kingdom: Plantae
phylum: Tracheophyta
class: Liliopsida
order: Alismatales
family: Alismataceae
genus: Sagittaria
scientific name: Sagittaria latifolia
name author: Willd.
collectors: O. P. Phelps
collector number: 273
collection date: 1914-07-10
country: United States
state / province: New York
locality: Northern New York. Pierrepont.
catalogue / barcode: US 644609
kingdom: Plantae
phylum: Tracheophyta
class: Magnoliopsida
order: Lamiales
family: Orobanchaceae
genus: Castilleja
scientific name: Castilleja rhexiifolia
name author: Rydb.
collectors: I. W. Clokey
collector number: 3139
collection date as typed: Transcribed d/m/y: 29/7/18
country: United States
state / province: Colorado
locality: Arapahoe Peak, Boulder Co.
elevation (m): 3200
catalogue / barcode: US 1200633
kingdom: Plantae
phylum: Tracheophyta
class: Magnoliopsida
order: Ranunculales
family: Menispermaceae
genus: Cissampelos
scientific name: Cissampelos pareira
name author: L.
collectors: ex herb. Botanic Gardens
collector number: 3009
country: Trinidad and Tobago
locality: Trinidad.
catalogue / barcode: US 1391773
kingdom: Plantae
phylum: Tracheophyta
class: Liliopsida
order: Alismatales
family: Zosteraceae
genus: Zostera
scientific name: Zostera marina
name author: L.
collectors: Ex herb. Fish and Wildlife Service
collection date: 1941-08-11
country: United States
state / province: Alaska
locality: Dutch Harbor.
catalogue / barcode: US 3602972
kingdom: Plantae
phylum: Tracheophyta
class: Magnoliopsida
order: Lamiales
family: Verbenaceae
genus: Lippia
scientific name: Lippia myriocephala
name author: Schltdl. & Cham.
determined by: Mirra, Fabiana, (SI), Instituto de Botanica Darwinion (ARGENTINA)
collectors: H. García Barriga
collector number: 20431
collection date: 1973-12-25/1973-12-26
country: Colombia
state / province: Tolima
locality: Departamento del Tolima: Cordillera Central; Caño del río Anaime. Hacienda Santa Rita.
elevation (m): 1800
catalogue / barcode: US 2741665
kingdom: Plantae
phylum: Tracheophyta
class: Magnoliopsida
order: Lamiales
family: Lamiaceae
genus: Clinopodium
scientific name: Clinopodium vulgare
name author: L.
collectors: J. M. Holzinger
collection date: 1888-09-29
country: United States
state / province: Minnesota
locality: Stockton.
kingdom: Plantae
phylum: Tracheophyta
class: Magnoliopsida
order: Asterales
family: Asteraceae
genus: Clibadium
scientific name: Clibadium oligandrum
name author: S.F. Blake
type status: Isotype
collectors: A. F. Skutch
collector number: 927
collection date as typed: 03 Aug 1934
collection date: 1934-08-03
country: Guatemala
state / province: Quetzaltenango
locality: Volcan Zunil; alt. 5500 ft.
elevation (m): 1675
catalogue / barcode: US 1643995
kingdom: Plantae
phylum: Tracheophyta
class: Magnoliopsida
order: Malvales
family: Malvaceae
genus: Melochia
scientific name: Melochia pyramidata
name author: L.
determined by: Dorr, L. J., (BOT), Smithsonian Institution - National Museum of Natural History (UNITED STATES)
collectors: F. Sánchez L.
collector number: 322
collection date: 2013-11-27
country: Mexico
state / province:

- [Given problem]:
Copy the items above word for word, from the very first line through the line containing "state / province: Colorado", with both of those lines included.

- [The completed task]:
kingdom: Plantae
phylum: Tracheophyta
class: Liliopsida
order: Alismatales
family: Alismataceae
genus: Sagittaria
scientific name: Sagittaria latifolia
name author: Willd.
collectors: O. P. Phelps
collector number: 273
collection date: 1914-07-10
country: United States
state / province: New York
locality: Northern New York. Pierrepont.
catalogue / barcode: US 644609
kingdom: Plantae
phylum: Tracheophyta
class: Magnoliopsida
order: Lamiales
family: Orobanchaceae
genus: Castilleja
scientific name: Castilleja rhexiifolia
name author: Rydb.
collectors: I. W. Clokey
collector number: 3139
collection date as typed: Transcribed d/m/y: 29/7/18
country: United States
state / province: Colorado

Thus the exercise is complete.